Karl Popper, Estoicismo e Buda: o que nos ensinam sobre o inimigo que vive dentro de nós.

Hoje estava ouvindo um podcast falando sobre a ansiedade, que me trouxe algumas reflexões.

A ansiedade, o estresse, é uma resposta natural do nosso cérebro, que ao identificar uma situação de perigo, dispara nosso sistema conhecido como “luta ou fuga”, nos deixando preparados.

Este sistema fez o ser humano sobreviver a predadores em épocas mais primitivas.

Hoje os perigos são mais sutis, mas o cérebro é o mesmo.

Os perigos de hoje são o prazo final do projeto, o risco de perder o emprego, a reunião importante de final do semestre, o encontro com uma nova namorada, aquela apresentação em público, a possibilidade de quebrar financeiramente, entre outros.

O cérebro responde da mesma maneira, dispara um sistema em nosso corpo que nos prepara para lutar ou fugir. Mas não há predador contra o qual lutar fisicamente nestes casos, nem mesmo há para onde fugir.

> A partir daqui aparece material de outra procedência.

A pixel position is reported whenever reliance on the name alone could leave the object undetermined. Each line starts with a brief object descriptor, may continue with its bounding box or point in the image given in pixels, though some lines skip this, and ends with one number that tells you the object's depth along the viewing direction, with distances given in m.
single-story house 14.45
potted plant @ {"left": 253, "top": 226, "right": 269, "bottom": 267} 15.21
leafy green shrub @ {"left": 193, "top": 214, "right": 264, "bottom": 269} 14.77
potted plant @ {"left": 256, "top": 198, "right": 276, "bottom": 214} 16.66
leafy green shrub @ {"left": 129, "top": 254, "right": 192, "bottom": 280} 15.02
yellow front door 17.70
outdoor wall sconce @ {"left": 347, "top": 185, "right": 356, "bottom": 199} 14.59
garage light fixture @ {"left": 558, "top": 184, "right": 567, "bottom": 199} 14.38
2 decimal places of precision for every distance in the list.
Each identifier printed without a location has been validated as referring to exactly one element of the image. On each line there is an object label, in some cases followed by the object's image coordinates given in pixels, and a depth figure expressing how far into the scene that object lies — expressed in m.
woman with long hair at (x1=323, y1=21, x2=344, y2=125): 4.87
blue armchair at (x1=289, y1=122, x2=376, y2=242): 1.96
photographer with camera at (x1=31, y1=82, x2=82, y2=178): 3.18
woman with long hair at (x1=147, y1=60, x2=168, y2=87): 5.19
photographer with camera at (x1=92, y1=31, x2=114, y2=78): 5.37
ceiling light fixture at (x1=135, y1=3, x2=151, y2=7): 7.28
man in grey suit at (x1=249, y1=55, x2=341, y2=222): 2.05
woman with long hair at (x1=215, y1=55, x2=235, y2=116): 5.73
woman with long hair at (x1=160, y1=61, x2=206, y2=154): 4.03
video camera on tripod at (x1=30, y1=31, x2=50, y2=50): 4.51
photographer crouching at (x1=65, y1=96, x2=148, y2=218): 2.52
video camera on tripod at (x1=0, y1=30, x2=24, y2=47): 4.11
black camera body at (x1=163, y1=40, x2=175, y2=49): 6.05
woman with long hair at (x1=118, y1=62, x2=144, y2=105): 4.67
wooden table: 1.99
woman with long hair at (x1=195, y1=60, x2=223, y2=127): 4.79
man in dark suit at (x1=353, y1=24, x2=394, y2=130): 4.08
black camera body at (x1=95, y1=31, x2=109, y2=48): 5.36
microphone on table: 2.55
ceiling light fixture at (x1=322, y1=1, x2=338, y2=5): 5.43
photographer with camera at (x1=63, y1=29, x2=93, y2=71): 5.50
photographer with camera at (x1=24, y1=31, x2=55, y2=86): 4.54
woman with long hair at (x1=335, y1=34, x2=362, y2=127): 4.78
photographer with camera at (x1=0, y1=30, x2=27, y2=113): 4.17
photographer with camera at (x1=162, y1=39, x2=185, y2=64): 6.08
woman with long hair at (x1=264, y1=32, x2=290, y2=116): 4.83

Os problemas continuam no mesmo lugar, e seguem ameaçadores. Então a ansiedade e o estresse também não vão embora.

Hoje a nossa luta se dá em outro campo. Se nos primórdios o ser humano se valeu de armas para conseguir matar aqueles animais que o atacavam, em uma luta física, que transcorria em selvas, planícies, cavernas, hoje é diferente.

A luta nos dias de hoje se dá dentro da nossa mente. Mas qual é o inimigo? Qual a arma? Como vencer?

Normalmente não temos as respostas para estas perguntas, porque na verdade sequer conhecemos as perguntas, e portanto, seguimos com problemas não resolvidos, as “feras” seguem vivas, nos perseguindo indefinidamente, não nos matam, mas também não nos deixa viver em paz, vivemos em um estado de alerta constante, esperando o ataque iminente, que nunca vem, o que é ainda pior.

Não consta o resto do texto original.